Like others in the group, Grayson started playing in a high school band. Collins was in a folk music band called The Castaways, “and we [needed] to be cast away as soon as possible,” he jokes. Media savvy, Collins occasionally tweets about the band if the performance is at NIH. “But not so often,” he says, “because my Twitter feed is supposed to be more proper and not so wild into rock and roll.”

The band has no formal hierarchy, though it’s undeniable that Collins is the top dog at NIH. “I don’t realize it’s a big thing until my friends [tell me], and then they get starstruck,” says Rose Graf, 24, who plays alto sax and xylophone and works at the National Institute of Arthritis and Musculoskeletal and Skin Diseases. “I mean to me, I just know him as Francis, nice guy.”

But some band members are un-abashedly in awe. Guitar player Ivan Vujkovic-Cvijin, who holds a doctorate in research science, recalls one rehearsal when Collins was telling him about “research on the amazing concept of mitigating harmful effects of opioids through vaccines that stimulate antibody responses against the drugs, and then moments later detailing modern gene-editing strategies to eliminate HIV viral genomes from infected patients to create a cure.”

“Oh man, he’s incredible,” says Vujkovic-Cvijin, who works at the National Institute of Allergy and Infectious Disease. “I mean, it’s really exciting to be able to hear about all the policy decisions and the future directions of science.”
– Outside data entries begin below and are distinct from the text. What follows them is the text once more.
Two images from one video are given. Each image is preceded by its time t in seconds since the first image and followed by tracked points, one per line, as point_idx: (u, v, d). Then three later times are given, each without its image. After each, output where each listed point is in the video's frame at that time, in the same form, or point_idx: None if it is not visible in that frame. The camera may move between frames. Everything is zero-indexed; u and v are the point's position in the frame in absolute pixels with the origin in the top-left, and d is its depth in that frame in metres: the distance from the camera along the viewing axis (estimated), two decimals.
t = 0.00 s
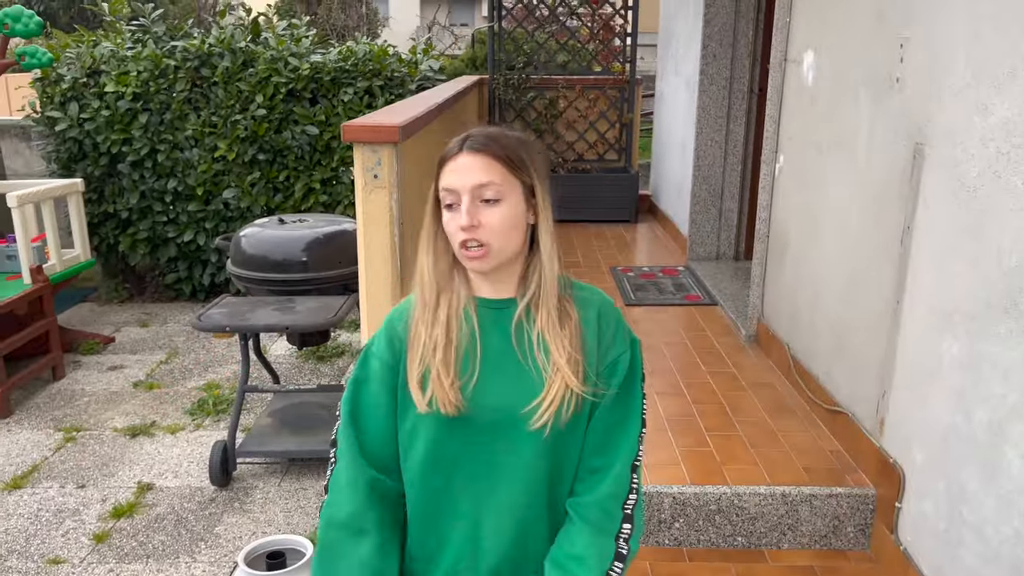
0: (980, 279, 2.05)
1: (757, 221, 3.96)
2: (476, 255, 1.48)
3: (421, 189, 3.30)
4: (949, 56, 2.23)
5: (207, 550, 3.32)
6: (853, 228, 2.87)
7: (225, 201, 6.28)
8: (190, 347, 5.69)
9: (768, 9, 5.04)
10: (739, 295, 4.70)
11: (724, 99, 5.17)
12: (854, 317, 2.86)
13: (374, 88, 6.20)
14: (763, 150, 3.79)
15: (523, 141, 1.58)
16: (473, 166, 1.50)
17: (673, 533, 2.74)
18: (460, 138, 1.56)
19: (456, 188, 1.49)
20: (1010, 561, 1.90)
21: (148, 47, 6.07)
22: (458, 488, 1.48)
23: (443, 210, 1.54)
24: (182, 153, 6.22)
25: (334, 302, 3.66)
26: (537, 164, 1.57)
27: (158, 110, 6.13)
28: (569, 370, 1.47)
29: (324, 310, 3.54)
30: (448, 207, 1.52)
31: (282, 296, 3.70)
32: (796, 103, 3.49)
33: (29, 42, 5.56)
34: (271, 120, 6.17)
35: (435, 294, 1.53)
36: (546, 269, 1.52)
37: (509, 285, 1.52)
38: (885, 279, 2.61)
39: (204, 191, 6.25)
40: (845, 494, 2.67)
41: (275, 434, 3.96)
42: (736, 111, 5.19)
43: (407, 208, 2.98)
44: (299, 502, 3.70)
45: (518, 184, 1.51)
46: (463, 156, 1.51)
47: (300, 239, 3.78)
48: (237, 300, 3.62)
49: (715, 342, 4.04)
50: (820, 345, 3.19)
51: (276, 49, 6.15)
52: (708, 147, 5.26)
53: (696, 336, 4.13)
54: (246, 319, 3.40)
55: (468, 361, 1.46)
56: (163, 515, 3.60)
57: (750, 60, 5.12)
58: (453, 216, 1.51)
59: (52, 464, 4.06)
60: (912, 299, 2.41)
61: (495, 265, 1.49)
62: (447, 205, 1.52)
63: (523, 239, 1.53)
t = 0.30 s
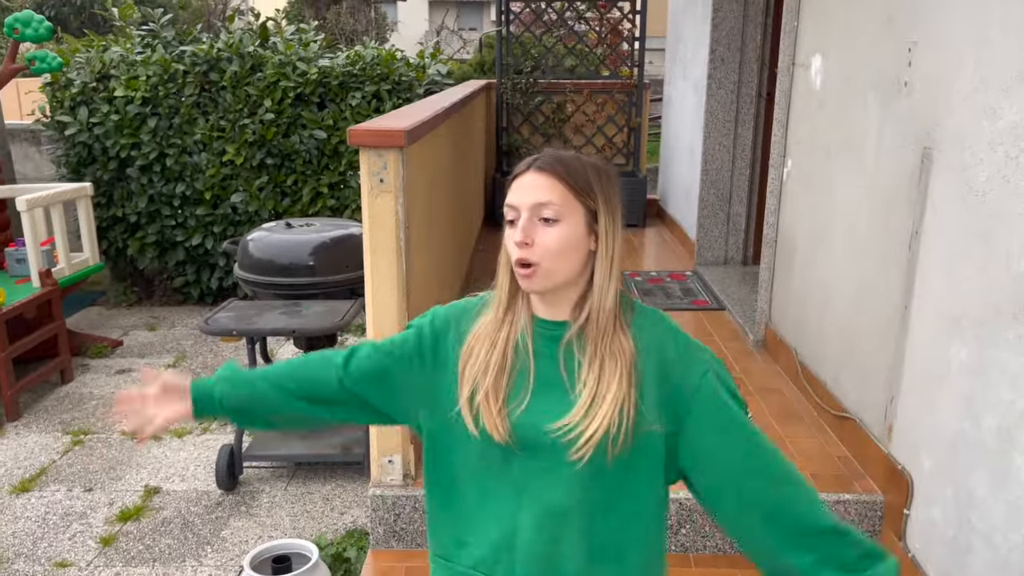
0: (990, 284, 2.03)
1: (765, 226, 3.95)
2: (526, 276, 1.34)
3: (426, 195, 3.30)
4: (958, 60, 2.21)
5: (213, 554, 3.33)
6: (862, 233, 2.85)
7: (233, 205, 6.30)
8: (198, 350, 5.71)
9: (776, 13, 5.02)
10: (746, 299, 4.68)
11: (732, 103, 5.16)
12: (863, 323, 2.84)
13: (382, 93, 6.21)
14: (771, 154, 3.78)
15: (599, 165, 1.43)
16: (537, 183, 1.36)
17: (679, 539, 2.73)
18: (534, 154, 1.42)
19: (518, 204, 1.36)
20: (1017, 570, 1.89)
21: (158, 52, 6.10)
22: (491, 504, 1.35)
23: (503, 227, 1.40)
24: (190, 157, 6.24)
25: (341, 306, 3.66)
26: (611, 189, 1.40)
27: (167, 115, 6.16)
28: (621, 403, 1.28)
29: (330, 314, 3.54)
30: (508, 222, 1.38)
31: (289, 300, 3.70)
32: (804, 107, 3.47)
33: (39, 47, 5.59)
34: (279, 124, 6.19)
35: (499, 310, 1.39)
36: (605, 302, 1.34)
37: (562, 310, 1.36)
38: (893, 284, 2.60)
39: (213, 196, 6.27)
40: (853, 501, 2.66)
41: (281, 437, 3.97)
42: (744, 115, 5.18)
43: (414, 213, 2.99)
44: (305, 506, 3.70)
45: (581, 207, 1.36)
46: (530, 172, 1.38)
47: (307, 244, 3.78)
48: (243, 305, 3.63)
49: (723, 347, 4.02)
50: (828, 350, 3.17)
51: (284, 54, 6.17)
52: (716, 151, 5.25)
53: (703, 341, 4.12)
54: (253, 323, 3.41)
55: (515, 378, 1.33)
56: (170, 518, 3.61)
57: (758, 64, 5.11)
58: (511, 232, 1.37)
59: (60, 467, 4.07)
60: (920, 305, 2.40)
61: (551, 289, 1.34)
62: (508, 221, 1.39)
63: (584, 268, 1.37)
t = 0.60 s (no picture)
0: (996, 289, 2.02)
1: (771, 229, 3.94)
2: (543, 269, 1.37)
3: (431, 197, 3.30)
4: (965, 63, 2.21)
5: (218, 555, 3.33)
6: (868, 236, 2.84)
7: (239, 206, 6.32)
8: (203, 352, 5.72)
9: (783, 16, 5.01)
10: (752, 302, 4.68)
11: (738, 106, 5.15)
12: (868, 327, 2.84)
13: (388, 95, 6.22)
14: (777, 157, 3.77)
15: (634, 155, 1.40)
16: (551, 177, 1.40)
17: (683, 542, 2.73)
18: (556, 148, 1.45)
19: (533, 199, 1.40)
20: None
21: (165, 54, 6.11)
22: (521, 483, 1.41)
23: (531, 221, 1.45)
24: (197, 159, 6.25)
25: (347, 308, 3.67)
26: (635, 179, 1.37)
27: (173, 117, 6.17)
28: (648, 408, 1.30)
29: (335, 316, 3.54)
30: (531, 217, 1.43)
31: (295, 301, 3.70)
32: (810, 110, 3.47)
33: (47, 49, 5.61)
34: (285, 126, 6.20)
35: (533, 301, 1.42)
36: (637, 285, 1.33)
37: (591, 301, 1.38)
38: (898, 288, 2.59)
39: (219, 197, 6.28)
40: (858, 505, 2.66)
41: (286, 439, 3.97)
42: (750, 118, 5.17)
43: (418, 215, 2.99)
44: (309, 507, 3.70)
45: (592, 197, 1.35)
46: (545, 167, 1.41)
47: (312, 245, 3.77)
48: (249, 306, 3.64)
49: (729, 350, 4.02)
50: (833, 353, 3.16)
51: (290, 56, 6.18)
52: (722, 154, 5.24)
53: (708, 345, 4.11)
54: (258, 325, 3.41)
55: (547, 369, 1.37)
56: (175, 519, 3.62)
57: (764, 67, 5.10)
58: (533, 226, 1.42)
59: (66, 468, 4.08)
60: (926, 309, 2.39)
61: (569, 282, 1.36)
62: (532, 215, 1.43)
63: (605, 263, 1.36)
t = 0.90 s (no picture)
0: (1001, 290, 2.02)
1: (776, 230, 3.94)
2: (534, 269, 1.53)
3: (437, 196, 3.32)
4: (971, 64, 2.21)
5: (222, 552, 3.34)
6: (873, 237, 2.84)
7: (245, 205, 6.33)
8: (208, 350, 5.73)
9: (789, 17, 5.00)
10: (757, 304, 4.67)
11: (744, 107, 5.15)
12: (872, 329, 2.84)
13: (394, 95, 6.24)
14: (783, 158, 3.77)
15: (612, 155, 1.51)
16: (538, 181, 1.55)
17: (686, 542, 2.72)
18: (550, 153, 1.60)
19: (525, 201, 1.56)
20: None
21: (172, 53, 6.13)
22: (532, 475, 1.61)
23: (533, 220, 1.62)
24: (203, 158, 6.27)
25: (352, 307, 3.68)
26: (607, 178, 1.48)
27: (180, 115, 6.19)
28: (610, 417, 1.41)
29: (340, 314, 3.55)
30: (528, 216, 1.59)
31: (299, 300, 3.71)
32: (816, 110, 3.47)
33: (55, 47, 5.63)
34: (291, 125, 6.21)
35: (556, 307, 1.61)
36: (602, 288, 1.46)
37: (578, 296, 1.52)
38: (903, 289, 2.59)
39: (225, 196, 6.30)
40: (862, 506, 2.64)
41: (290, 437, 3.98)
42: (755, 120, 5.16)
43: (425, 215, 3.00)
44: (313, 505, 3.71)
45: (565, 200, 1.49)
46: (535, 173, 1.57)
47: (318, 244, 3.79)
48: (254, 304, 3.65)
49: (733, 351, 4.01)
50: (838, 355, 3.16)
51: (297, 56, 6.20)
52: (728, 155, 5.24)
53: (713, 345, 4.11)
54: (264, 322, 3.43)
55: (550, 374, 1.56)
56: (179, 516, 3.63)
57: (770, 68, 5.09)
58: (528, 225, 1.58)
59: (71, 464, 4.10)
60: (931, 311, 2.39)
61: (556, 280, 1.52)
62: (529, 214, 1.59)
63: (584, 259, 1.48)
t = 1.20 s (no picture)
0: (1008, 292, 2.02)
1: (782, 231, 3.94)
2: (546, 234, 1.50)
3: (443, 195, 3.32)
4: (981, 66, 2.21)
5: (226, 546, 3.36)
6: (880, 240, 2.84)
7: (252, 202, 6.35)
8: (214, 345, 5.75)
9: (797, 18, 5.00)
10: (762, 305, 4.68)
11: (751, 109, 5.15)
12: (878, 331, 2.84)
13: (402, 93, 6.25)
14: (790, 159, 3.77)
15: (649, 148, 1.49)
16: (574, 148, 1.49)
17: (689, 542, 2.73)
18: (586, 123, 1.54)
19: (551, 161, 1.50)
20: None
21: (181, 49, 6.15)
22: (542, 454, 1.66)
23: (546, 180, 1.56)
24: (211, 154, 6.29)
25: (358, 304, 3.69)
26: (648, 171, 1.46)
27: (189, 112, 6.20)
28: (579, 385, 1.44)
29: (347, 311, 3.56)
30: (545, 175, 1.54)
31: (306, 297, 3.73)
32: (824, 111, 3.47)
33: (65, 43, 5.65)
34: (299, 123, 6.23)
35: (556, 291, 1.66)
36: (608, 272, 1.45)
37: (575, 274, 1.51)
38: (909, 292, 2.60)
39: (232, 192, 6.31)
40: (867, 508, 2.64)
41: (295, 433, 4.00)
42: (763, 121, 5.16)
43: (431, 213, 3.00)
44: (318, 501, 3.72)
45: (604, 179, 1.46)
46: (569, 137, 1.51)
47: (325, 241, 3.81)
48: (261, 300, 3.67)
49: (738, 352, 4.02)
50: (843, 356, 3.16)
51: (305, 53, 6.22)
52: (734, 156, 5.24)
53: (717, 345, 4.12)
54: (270, 319, 3.44)
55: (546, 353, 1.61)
56: (184, 510, 3.64)
57: (778, 70, 5.08)
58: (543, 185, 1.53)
59: (77, 458, 4.12)
60: (937, 314, 2.39)
61: (565, 254, 1.50)
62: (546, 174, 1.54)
63: (600, 241, 1.47)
For some members, the band is pure fun; for others, like Collins, it’s a way to release stress. “Being part of the band provides a joyful experience of working together as a team with other talented and fun-loving scientist/musicians,” he says. “When inspired instrumental riffs and sweet harmony emerge from our band, it’s a total rush. You can’t be stressed out after those magical moments.”

Collins, who became NIH director in 2009 and lives in Chevy Chase, believes there is a correlation between music and science. “The proportion of scientists who play a musical instrument is much higher than the general population,” he says. “And there’s increasing awareness of the connection between music and health. In the very near future, NIH will award its first set of solicited grants specifically focusing on how music interacts with the human brain, and its role in everything from childhood education to music therapy for victims of PTSD, Parkinson’s disease and stroke.”

John O’Shea plays mandolin, drums, “whatever is needed,” he says, but mostly guitar. At work, he oversees a staff of 250 and an annual budget of $60 million. “Being a musician and performer—especially with the kind of music we play—combines discipline, devotion to craft, effective teamwork, and attention to detail mixed with creativity, spontaneity and confidence,” he says. “These attributes are a good combination for a productive scientist.”


O’Shea came to NIH in 1981 on a research fellowship to find a drug that could cure vasculitis, a rare autoimmune disease that causes inflammation of the blood vessels and can lead to potentially fatal tissue and organ damage. At NIH, O’Shea and his team discovered a gene, Janus kinase 3, which led to a 25-year collaboration with the pharmaceutical company Pfizer and a new class of drugs, Janus kinase inhibitors.

“My goal was to come up with better treatments for autoimmune disease,” O’Shea says. “I didn’t expect things to work out as well as they did.” The best-known drug, tofacitinib, marketed as Xeljanz, was advertised during the Super Bowl in February. It is approved by the Food and Drug Administration for the treatment of rheumatoid arthritis, psoriatic arthritis and ulcerative colitis.

In a sense, O’Shea serves as the group’s institutional memory. During a prerehearsal dinner at Lenardo’s house this past summer, he recalls a controversial case from the early 1980s involving Ling-Ling, one of the first giant pandas at the National Zoo. The panda had a bacterial kidney infection. According to The Washington Post, doctors at Children’s Hospital recommended dialysis for the panda and lent dialysis machines to the zoo hospital. NIH got involved as consultants, O’Shea says, and instead recommended antibiotics, which worked. However, he recalls, “It was a political nightmare.”